The rain still whispered against the city's windows like soft fingertips brushing cold glass. Inside Saint Ainsley Psychological Research Institute, the air was warmer but carried the sterile sharpness of clinical minds and shattered thoughts. The ticking of a distant clock echoed as Kiaan Verma stepped past the frosted-glass doors of the Psychological Department, his black coat still damp and heavy with the scent of London streets.
At the far end of the corridor, a woman stood before a board filled with x-ray scans and neurological data—Dr. Elina Warren, one of the UK's top criminal psychologists, known for consulting on some of the darkest minds the Crown had failed to cage.
She turned as the footsteps approached, her sharp eyes meeting his like two chess players silently sizing each other up.
"Mr. Verma," she greeted with a poised smile. "Or should I say, the man chasing ghosts?"
Kiaan didn't smile back. "Dr. Warren. I need your mind. And I need it fast."
"Then come in," she said, motioning to her glass-walled office.
Inside, Kiaan tossed a folder onto her desk. Dozens of photos spilled out—victims, crime scenes, patterns. The cold stare of dead eyes, carefully posed limbs, messages like art installations from a disturbed genius.

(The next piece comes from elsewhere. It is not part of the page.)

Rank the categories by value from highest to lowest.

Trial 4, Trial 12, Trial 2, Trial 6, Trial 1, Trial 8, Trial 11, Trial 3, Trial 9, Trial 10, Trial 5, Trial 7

Dr. Warren's brows lifted as she slowly ran her fingers across the details. "You're not here about random killings. These are staged."
Kiaan nodded, voice clipped. "Four victims. All under 23. Three males, one female. All attended the same off-record seminar last year—a private military youth program. Whoever's doing this has erased the seminar from every official database. And he doesn't just kill—he displays."
Dr. Warren's eyes gleamed with intrigue. She sat down slowly, crossing one leg over the other. "This killer doesn't want to disappear. He wants you to watch."
Kiaan leaned forward. "Tell me what we're dealing with. I don't have time for slow profiling. I want to know his rhythm. His compulsion. His trigger."
Dr. Warren closed the file and looked at Kiaan with unsettling calm.
"He's not compulsive. He's calculated. Every kill is a performance—each corpse tells a narrative. He's mimicking control. Dominance. But more than that—he's revisiting something. Something he thinks he's correcting. Maybe from that seminar. Something personal."
"Revenge?" Kiaan asked.
"Possibly. But not just revenge. Punishment. These victims weren't random—they were chosen for what they represented. My guess? He knew them. Or they were involved in something he considered betrayal."
She tapped one photo—Isaac Drewe, the marionette pose.
"He doesn't just kill. He humiliates them in death. He wants control back. That means he's suffered a loss of power in the past. Maybe abuse. Maybe a failed mission. Either way, this isn't over. You'll have a fifth victim."
Kiaan clenched his jaw. "I was afraid you'd say that."
Dr. Warren leaned in. "And when you find him... don't underestimate him. He's not insane. He's logical, articulate, patient. But he believes what he's doing is righteous. That makes him ten times more dangerous."
Kiaan stood. "Give me a psychological profile by tonight. Every detail."
She smiled faintly. "Already working on it, Agent Verma. But if I were you, I'd look not just into who was part of that seminar… but who wasn't supposed to be there."
As Kiaan walked out, her voice followed him like an echo:
"Monsters don't hide in shadows anymore. They hide in the memory of being forgotten."